- _Exercise requirements_
List the techniques that the text on convolutional neural network architectures below names for optimizing the Inception network.

- _Text provided_
++++++++

V.G.G. is a convolutional neural network (CNN) architecture which addresses the important aspect of depth in deep networks and uses small convolutional filters, allowing the model to have a large number of weight layers. Our work considers the two most successful deep CNNs proposed by VGG-VD, namely VGG16 and VGG19 with 16 and 19 weight layers, respectively. Both these networks use a stack of 3 × 3 kernel-sized filters with stride 1, thus presenting a small receptive field. These are further followed by multiple non-linearity layers. This contributes to increasing the network’s depth and helps learn more complex features with discriminative decision functions. This architecture proved to be a tremendous breakthrough in image classification with an achievement of 92.7% top-5 test accuracy in the ImageNet dataset29. Liu et al.30 experimented with VGG16 and its variants and concluded their effectiveness in detecting complicated texture fabrics. Considering this analysis in the textile domain, we adopted VGG16 and VGG19 for our classification problem.

Residual neural network (ResNet)

In25, the concept of residual networks was introduced, emphasizing the vanishing gradient problem in deep networks that causes learning to be negligible at the initial layers in the backpropagation step. The deep ResNet configuration overcomes this issue by employing a deep residual learning module via additive identity transformations. ResNet is the winner of the classification task in the ILSVRC-2015 competition and has been used as a basic structure in many fabric recognition and classification applications23,31. Inspired by the performance of ResNet in these domains, we experimented with ResNet50. It is a variant of the ResNet model, which has 48 convolutional layers along with 1 max-pooling and 1 average-pooling layer.

Inception

Inception networks were introduced by GoogleNet, which are proved to be more computationally efficient, both in terms of the number of parameters generated by the network and the economic cost incurred (memory and other resources). Inception v3 is the third version of the series with additional factorization convolutions, aiming to reduce the number of parameters while maintaining network efficiency. In addition to this, several other techniques for optimizing the network have been suggested to loosen the constraints for more straightforward model adaptation. These techniques include regularization, dimension reduction, and parallelized computations. The model comprises different sized filters at the same layer, which helps obtain more exhaustive information related to variable-sized patterns. Moreover, Inception v3 is widely adopted in image classification tasks32,33 and is proved to achieve 78.1% accuracy with ImageNet Dataset and top-5 accuracy about 93.9%.

++++++++

- _Dataset content_
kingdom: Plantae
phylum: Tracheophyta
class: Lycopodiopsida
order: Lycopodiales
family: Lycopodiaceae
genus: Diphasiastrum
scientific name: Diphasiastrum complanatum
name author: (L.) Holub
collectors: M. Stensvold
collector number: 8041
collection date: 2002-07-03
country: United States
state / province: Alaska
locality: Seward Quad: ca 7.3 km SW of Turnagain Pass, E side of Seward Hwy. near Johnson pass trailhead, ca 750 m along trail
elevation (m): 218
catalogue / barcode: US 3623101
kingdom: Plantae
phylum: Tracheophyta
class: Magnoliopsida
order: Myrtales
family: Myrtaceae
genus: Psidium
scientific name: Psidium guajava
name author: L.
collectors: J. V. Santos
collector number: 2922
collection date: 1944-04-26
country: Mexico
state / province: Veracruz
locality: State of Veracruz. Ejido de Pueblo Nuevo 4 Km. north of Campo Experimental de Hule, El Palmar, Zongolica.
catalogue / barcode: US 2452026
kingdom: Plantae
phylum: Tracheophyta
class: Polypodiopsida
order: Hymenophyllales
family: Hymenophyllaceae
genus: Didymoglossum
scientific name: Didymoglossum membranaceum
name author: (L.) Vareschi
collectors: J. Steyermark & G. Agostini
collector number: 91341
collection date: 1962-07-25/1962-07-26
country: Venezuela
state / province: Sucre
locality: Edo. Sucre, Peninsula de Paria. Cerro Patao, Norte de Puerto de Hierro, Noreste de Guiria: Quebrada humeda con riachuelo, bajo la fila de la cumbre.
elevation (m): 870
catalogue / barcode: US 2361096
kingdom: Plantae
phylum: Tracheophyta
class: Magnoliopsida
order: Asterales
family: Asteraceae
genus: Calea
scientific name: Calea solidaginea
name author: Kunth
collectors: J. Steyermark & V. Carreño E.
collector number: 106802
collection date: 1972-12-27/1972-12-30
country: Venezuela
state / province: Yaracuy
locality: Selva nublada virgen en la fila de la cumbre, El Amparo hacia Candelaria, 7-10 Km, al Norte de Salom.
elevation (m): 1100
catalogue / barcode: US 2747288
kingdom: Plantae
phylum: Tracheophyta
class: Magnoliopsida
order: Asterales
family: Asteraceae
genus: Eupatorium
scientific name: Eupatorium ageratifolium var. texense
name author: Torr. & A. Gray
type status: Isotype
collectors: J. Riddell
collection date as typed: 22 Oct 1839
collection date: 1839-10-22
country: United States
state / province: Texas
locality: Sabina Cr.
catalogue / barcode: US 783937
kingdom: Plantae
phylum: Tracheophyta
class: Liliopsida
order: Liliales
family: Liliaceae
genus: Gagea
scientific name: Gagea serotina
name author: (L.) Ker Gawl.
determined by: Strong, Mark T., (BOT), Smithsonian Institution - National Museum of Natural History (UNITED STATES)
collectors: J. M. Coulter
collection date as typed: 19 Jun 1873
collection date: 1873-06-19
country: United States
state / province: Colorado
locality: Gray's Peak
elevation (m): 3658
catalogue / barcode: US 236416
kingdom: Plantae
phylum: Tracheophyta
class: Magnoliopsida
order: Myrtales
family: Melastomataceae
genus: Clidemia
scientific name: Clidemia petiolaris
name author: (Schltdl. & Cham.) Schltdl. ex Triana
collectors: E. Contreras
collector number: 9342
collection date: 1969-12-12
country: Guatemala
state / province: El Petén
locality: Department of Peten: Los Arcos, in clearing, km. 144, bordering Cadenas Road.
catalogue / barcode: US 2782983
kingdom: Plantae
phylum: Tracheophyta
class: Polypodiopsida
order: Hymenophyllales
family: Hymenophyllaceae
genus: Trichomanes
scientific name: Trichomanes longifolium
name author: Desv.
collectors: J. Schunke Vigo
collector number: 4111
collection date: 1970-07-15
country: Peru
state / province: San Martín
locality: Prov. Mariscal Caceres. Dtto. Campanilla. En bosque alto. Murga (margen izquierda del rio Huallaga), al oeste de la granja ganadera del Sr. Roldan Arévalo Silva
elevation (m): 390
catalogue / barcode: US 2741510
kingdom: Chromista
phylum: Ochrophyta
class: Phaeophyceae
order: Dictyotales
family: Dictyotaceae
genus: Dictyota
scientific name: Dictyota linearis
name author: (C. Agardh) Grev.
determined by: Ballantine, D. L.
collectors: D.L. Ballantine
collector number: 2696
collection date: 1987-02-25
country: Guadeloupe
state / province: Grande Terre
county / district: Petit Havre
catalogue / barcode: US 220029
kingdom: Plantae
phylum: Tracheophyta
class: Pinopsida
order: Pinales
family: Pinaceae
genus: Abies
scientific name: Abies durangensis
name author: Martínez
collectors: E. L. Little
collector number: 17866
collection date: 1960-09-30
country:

++++++++

- _Solution to this task_
Regularization
Dimension reduction
Parallelized computations